Losing Ones Soul: 4 horses of the Scientific Apocalypse

 

Professor John Moriarty, who guided me on this attempt to walk beautifully in the world, reminded that beliefs are important. They are actions. The beliefs like the belief in a Big Bang have been inherited by us. Scientists have led us into a “nothing but universe” that is without things.  “These are like the 4 horses of the scientific apocalypse,” says Moriarty. The world has been reduced to ‘nothing but, by the Newtonian universe.’ This is the nothing but universe and he says,  “in it our souls have drained away.” That does not make scientists wrong. In the hands of lesser persons than Newton such ideas are deadly. Destructive. “Add that to Genesis 1:26 and 28 and you have the formula for the modern world.” Those are the passages of the Bible that purport to give humans the right to dominate the world as they see fit.

 

In other words, Moriarty warns against the combination of Genesis and the ‘nothing but Newtonian universe. Moriarty believes that Europeans have come so far in the last 3 centuries that “we have lost our souls.”

 

According to Moriarty, the first peoples of the world, who he refuses to call primitive people because that assumes that we of the west are superior to them, have realized that to lose your souls is a great calamity. Only the greatest medicine or shaman or spirit guide can bring you back to your soul once you have lost it. “Because we have lost our soul we are not able to see soul in anything else,” according to Moriarty.

 

We have reached a stage where the universal European attitude is the utilitarian attitude. It is only if something is useful to us that it has value. This, he says, was the attitude of John Stuart Mill and the utilitarians. In other words, things that have use and benefit have value, and nothing but those things have value. It is an idea that Moriarty is convinced is a fundamental mistake.
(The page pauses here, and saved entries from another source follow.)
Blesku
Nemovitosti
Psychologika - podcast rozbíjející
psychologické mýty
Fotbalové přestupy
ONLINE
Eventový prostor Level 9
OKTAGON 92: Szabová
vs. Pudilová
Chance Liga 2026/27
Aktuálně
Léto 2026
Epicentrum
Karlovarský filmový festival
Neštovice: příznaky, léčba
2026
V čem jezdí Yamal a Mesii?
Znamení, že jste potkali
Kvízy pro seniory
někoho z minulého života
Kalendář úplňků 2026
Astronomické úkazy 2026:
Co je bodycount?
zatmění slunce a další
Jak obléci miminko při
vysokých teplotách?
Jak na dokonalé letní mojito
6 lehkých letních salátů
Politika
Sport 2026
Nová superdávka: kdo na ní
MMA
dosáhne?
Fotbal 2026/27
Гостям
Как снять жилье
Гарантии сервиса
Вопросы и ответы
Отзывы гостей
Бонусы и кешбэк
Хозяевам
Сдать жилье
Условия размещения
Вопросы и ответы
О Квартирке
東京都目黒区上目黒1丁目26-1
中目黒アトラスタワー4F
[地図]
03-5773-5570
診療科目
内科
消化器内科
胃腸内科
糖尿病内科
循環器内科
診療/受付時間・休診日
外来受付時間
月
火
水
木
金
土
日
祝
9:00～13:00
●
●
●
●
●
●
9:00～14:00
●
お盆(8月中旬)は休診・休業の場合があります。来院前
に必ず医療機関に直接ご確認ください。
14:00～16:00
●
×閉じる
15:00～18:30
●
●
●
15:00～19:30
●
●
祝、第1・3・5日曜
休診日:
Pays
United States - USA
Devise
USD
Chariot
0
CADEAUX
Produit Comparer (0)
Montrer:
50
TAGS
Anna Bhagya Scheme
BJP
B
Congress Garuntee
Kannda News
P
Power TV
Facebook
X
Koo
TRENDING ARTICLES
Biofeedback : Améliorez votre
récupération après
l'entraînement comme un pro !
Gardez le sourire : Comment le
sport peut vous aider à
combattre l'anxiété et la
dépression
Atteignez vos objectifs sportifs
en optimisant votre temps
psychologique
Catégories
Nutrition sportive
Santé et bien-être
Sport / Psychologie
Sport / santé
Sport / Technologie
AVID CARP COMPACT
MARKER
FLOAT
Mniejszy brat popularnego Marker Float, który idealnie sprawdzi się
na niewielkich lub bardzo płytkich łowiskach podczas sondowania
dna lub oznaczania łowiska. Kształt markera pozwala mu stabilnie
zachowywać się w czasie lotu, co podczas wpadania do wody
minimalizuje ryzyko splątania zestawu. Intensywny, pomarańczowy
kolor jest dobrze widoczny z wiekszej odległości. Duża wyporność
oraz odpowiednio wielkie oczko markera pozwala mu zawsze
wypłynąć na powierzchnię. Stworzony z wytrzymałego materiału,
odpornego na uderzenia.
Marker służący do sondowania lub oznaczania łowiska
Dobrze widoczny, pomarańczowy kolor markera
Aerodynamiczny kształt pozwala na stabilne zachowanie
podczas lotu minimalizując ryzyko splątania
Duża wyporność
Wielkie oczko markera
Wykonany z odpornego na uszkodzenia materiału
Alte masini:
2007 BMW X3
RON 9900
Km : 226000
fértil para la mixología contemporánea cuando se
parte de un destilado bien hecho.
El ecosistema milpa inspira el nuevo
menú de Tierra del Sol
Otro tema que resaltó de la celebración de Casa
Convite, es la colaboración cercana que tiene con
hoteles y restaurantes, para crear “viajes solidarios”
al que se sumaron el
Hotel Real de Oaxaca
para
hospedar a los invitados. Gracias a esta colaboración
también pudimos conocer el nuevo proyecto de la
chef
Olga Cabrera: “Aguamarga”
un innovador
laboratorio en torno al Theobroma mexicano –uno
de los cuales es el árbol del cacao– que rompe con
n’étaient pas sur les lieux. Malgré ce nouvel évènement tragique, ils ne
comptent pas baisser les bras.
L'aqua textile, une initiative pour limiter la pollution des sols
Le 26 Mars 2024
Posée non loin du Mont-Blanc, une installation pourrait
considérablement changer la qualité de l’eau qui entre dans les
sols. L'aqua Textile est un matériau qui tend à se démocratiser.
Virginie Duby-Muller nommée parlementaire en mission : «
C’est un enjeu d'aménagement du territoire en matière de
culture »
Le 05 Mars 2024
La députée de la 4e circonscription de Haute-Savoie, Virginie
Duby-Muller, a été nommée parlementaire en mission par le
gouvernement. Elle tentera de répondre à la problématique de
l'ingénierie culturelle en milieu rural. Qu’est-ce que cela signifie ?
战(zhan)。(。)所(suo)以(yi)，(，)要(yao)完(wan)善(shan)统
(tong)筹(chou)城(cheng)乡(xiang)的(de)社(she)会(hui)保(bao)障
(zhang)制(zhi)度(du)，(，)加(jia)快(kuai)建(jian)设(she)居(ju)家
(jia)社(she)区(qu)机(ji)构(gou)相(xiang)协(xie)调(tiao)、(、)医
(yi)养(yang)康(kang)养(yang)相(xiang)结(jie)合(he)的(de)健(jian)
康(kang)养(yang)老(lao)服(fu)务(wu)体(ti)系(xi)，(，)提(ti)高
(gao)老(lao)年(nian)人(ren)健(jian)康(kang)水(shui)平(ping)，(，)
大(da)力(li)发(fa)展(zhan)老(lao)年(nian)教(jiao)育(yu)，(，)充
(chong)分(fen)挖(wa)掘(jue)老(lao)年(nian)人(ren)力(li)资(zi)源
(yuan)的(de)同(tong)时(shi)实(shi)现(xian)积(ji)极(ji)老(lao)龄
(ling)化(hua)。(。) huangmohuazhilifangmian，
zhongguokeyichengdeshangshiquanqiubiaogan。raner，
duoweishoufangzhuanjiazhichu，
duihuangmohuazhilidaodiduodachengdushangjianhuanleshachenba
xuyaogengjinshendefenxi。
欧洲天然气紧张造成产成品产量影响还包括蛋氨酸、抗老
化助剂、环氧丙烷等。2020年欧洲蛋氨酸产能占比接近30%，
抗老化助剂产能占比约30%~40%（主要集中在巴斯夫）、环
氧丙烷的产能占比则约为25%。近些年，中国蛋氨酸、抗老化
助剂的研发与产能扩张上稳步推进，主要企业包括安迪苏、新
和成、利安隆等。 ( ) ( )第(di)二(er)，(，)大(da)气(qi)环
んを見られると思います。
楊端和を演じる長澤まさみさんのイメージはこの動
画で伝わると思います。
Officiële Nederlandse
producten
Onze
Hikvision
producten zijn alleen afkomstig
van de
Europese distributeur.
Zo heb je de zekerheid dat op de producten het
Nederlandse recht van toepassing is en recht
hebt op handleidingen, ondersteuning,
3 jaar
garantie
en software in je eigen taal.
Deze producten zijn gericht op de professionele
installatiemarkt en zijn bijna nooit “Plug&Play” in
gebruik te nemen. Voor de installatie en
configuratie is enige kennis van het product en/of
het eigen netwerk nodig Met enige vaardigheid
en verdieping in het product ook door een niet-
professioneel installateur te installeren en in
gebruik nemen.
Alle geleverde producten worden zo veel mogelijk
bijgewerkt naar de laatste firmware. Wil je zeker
What I have called “the original sin.” We think we are superior to everything in nature. This is a powerful illusion.

 

As a result, he says, “our eyes are now like brain tumours.” All we see is economics. Farmers see a cow and all they see is kilos of milk. They don’t see a living being with soul. Just kilos of milk. Pig farmers see pork. Nothing else.

 

Moriarty recalled being near a salmon river in Ireland where “the river seems to be liquid soul—all soul.” The river “gives you your soul.”

 

When we reach the stage where we see a cow and see kilos of meat, or see a magnificent tree and all we see is how many board feet of timber we could get from it, or the stars at night and see the big bang or big crunch we have arrived at terrible universe. We have lost touch with the soul in us and therefore we can’t see soul. We can’t see aliveness; all we see is biology. If you ask these utilitarians, ‘well then what am I?” the answer of course would be “you are transformed groceries.” Moriarty says if the woman I love is merely transformed groceries how can I write a sonnet to her? We have destroyed her. We have destroyed the art of the sonnet. We have reduced Shakespeare to mush.